I have the following code:
import numpy as np
import torch
from torch import autograd
# Define the parameters with requires_grad=True
r = torch.tensor(0.03, requires_grad=True)
q = torch.tensor(0.02, requires_grad=True)
v = torch.tensor(0.14, requires_grad=True)
S = torch.tensor(1001.0, requires_grad=True)
# Generate random numbers and other tensors
Z = torch.randn(10000, 5)
t = torch.tensor(np.arange(1.0, 6.0))
c = torch.tensor([0.2, 0.3, 0.4, 0.5, 0.6])
# Calculate mc_S with differentiable operations
mc_S = S * torch.exp((r - q - 0.5 * v * v) * t + Z.cumsum(axis=1))

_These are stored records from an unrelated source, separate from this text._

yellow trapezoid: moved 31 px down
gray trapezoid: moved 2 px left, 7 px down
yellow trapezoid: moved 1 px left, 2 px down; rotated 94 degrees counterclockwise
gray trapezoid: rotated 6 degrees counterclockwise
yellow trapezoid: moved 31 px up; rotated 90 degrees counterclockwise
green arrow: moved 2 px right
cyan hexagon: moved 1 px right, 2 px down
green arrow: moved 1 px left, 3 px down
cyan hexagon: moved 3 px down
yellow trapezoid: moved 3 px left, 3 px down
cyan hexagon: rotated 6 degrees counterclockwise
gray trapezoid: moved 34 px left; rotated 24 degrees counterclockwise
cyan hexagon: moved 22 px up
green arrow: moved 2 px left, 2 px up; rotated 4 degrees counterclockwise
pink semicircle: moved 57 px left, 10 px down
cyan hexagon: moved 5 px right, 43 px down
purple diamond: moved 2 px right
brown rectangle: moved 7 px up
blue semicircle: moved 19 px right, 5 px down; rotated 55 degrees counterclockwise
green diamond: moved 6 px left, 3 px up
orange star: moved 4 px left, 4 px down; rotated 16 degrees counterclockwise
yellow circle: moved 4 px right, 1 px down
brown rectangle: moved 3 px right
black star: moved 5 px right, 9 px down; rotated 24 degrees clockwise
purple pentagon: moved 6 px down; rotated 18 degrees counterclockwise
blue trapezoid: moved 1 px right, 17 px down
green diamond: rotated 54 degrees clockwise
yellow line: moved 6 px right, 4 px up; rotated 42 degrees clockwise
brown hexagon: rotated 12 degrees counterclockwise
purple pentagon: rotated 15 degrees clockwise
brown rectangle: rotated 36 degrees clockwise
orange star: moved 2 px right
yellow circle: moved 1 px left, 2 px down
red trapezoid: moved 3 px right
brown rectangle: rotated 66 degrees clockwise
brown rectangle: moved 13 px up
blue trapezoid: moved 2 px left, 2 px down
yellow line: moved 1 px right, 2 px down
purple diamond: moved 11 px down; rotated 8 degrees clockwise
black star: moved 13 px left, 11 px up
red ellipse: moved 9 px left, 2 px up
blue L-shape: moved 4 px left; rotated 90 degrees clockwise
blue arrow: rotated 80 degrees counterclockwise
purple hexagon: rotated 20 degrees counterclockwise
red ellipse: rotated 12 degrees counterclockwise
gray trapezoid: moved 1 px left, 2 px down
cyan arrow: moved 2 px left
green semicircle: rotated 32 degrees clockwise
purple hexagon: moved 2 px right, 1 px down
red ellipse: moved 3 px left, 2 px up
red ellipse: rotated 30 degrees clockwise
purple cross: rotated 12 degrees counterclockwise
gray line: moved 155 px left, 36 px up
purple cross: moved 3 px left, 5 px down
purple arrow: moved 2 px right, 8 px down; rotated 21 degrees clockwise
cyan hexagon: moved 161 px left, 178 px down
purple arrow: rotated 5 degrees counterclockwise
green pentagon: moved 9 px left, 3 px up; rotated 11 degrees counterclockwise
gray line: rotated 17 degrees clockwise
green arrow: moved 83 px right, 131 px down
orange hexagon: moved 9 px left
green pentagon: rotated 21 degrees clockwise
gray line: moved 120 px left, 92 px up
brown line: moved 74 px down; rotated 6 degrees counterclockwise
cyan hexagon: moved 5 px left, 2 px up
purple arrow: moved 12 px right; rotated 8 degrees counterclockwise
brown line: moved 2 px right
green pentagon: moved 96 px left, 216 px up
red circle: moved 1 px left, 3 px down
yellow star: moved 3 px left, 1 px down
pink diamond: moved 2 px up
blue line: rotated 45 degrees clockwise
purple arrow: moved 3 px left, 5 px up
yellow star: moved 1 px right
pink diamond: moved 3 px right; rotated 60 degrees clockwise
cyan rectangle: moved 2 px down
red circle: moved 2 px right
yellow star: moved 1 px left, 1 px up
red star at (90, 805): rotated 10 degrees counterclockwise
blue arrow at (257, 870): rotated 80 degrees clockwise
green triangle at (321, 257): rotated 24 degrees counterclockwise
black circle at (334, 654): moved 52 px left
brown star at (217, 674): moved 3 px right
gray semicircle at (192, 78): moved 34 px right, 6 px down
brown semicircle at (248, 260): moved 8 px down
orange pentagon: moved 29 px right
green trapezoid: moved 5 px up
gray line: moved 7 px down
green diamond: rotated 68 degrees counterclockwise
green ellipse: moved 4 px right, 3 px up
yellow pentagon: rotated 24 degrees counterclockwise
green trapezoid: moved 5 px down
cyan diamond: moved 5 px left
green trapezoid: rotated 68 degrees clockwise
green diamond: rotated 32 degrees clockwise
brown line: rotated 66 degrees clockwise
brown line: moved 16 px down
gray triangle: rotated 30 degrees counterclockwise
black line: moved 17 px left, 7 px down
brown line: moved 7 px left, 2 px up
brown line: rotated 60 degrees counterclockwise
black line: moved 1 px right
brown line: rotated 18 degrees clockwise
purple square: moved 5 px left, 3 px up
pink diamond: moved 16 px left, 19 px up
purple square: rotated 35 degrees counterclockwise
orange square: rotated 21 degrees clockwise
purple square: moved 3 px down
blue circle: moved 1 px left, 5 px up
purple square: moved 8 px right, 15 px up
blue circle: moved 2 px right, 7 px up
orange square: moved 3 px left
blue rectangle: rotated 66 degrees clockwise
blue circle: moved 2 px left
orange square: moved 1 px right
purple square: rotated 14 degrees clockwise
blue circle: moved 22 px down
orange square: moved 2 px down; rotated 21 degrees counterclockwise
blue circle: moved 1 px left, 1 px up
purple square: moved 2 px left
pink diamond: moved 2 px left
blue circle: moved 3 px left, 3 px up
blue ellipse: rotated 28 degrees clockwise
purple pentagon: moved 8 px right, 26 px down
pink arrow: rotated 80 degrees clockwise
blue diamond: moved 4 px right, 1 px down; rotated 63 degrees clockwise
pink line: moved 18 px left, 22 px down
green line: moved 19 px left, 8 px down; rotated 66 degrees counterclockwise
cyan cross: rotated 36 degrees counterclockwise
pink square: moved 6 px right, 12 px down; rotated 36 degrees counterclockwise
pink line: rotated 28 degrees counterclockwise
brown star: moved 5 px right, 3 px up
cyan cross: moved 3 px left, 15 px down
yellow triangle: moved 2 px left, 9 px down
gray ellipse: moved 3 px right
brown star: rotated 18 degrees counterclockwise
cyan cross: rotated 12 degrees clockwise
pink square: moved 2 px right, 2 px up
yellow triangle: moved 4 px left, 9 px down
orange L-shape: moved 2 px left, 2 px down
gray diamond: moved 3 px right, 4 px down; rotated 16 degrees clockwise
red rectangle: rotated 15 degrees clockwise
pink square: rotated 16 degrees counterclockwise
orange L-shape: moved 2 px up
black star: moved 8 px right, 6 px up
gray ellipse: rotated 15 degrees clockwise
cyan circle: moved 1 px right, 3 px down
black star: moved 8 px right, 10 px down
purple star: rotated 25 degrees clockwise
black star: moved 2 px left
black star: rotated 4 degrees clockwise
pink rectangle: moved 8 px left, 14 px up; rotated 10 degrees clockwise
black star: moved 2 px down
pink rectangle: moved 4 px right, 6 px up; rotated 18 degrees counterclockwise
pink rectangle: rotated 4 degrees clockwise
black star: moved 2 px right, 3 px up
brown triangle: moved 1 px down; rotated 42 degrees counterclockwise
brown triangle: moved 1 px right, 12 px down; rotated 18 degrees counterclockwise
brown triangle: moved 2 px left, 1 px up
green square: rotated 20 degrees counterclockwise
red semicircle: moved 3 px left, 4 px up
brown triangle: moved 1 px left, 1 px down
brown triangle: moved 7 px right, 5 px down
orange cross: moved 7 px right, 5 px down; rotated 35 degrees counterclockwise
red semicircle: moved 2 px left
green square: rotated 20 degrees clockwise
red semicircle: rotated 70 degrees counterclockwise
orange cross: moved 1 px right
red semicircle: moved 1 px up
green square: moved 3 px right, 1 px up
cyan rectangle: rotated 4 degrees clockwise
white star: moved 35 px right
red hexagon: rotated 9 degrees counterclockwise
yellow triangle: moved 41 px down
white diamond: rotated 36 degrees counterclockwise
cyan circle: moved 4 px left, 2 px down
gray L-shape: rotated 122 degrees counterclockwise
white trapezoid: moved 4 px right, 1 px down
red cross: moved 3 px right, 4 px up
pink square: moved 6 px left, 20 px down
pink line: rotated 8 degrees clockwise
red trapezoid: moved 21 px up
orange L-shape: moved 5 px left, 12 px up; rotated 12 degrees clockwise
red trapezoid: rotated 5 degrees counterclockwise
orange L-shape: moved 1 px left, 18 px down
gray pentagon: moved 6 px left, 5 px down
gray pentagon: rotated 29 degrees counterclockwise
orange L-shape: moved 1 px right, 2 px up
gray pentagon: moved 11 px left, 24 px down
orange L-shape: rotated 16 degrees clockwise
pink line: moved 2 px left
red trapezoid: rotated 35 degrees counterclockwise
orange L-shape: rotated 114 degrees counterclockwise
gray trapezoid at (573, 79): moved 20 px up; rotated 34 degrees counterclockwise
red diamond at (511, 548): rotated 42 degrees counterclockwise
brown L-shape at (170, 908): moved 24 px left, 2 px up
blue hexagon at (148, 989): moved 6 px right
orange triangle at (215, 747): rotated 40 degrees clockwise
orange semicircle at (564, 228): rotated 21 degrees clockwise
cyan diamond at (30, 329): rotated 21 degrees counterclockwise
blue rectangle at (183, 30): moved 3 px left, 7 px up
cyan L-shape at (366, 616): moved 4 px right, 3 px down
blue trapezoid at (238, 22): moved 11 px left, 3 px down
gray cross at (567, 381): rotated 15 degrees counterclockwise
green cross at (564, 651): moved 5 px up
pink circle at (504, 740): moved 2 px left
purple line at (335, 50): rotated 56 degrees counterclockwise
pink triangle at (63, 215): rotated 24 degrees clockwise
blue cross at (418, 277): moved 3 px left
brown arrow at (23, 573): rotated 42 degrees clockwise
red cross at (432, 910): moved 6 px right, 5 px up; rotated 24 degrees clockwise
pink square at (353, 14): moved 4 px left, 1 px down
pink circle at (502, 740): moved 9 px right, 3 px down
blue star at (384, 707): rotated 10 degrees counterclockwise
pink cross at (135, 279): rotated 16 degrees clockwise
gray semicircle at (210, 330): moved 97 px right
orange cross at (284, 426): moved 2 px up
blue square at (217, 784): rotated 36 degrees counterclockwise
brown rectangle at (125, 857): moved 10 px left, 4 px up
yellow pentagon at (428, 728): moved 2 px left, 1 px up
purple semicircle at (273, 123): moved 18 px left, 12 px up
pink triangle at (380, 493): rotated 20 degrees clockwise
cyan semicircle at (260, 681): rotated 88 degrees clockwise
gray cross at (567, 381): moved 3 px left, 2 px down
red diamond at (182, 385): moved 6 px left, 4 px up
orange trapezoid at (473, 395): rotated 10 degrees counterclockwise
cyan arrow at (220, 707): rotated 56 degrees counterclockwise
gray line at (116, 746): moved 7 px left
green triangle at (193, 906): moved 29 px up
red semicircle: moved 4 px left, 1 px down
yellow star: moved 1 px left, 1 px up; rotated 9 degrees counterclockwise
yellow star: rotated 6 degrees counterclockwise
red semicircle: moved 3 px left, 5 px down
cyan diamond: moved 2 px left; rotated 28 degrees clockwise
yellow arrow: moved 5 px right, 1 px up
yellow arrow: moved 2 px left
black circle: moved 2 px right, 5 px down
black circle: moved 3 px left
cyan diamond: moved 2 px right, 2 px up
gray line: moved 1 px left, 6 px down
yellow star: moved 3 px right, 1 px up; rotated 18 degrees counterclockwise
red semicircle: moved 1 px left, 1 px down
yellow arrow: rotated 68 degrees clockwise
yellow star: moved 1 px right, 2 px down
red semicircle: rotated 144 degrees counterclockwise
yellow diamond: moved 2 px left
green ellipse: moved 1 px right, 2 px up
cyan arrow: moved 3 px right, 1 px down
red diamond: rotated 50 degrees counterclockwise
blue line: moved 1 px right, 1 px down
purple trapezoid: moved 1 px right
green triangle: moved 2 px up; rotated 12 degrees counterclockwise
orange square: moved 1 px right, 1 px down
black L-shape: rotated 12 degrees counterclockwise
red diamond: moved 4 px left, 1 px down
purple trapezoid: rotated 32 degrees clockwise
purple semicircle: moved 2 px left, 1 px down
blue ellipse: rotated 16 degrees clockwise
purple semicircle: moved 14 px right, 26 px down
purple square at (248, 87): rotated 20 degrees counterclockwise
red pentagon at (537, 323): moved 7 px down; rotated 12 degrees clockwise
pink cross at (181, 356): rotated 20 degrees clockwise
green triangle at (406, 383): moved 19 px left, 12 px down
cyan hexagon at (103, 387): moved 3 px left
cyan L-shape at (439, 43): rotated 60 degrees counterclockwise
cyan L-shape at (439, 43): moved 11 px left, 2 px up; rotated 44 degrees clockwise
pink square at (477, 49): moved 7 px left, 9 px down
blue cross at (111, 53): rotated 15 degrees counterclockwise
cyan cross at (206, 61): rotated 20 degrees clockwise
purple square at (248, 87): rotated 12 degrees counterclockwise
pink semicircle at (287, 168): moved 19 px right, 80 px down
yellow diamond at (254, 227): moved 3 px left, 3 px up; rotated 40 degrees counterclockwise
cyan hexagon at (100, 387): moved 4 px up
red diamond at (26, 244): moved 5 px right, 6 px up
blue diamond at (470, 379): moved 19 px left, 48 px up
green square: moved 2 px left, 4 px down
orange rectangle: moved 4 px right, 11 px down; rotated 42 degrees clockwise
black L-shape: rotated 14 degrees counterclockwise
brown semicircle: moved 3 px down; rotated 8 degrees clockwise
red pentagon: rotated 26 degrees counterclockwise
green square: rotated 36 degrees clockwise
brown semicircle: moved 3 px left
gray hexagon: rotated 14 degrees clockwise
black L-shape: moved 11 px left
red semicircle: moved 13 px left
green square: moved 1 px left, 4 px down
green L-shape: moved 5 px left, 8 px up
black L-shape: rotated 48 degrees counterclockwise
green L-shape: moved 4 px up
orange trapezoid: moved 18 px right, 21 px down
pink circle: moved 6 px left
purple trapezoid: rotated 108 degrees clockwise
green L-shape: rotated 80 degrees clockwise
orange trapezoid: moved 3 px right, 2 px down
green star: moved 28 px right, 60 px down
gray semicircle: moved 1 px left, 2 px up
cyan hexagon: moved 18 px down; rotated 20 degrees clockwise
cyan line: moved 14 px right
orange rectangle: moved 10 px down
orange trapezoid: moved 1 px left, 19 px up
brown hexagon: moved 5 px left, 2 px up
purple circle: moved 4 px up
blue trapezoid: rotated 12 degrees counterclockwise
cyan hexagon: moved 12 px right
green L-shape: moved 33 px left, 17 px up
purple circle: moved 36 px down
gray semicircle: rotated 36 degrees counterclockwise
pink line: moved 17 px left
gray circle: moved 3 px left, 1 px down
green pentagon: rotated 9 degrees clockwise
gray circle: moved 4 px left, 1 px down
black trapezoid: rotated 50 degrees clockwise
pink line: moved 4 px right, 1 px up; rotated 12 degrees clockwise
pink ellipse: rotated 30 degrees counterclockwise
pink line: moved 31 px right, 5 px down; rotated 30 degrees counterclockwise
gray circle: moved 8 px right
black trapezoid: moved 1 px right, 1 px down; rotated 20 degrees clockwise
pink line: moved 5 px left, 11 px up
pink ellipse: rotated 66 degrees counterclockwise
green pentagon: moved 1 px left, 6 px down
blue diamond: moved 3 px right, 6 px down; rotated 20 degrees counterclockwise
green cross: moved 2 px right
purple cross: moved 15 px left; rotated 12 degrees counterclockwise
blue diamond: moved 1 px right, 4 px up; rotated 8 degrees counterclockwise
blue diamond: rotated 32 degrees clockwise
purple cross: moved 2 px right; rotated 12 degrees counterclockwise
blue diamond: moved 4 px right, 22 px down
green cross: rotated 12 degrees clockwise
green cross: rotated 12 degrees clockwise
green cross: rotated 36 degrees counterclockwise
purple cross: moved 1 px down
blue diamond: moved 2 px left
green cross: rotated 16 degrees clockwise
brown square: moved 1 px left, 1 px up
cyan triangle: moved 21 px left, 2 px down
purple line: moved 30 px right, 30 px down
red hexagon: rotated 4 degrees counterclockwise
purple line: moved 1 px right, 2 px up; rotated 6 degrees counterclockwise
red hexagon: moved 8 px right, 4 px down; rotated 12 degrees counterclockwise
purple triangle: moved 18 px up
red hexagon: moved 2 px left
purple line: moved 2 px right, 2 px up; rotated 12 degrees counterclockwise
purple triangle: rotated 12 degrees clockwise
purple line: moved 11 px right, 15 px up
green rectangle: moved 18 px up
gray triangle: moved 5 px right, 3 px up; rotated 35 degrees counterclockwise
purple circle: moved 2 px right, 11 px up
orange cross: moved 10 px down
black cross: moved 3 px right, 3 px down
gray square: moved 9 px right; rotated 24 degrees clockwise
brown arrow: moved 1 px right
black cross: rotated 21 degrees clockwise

# Calculate payoff with differentiable operations
res = []
mask = 1.0
for col, coup in zip(mc_S.T, c):
payoff = mask * torch.where(col > S, coup, torch.tensor(0.0))
res.append(payoff)
mask = mask * (payoff == 0)
v = torch.stack(res).T
result = v.sum(axis=1).mean()
# Compute gradients - breaks here
grads = autograd.grad(result, [r, q, v, S], allow_unused=True, retain_graph=True)
print(grads)
I’m trying to price an autocallable option with early knockout and require the sensitivities to input variables.
However, the way the coupons are calculated (the c tensor in the code above), breaks the computational graph and I’m unable to obtain the gradients. Is there a way to get this code to calculate the derivatives?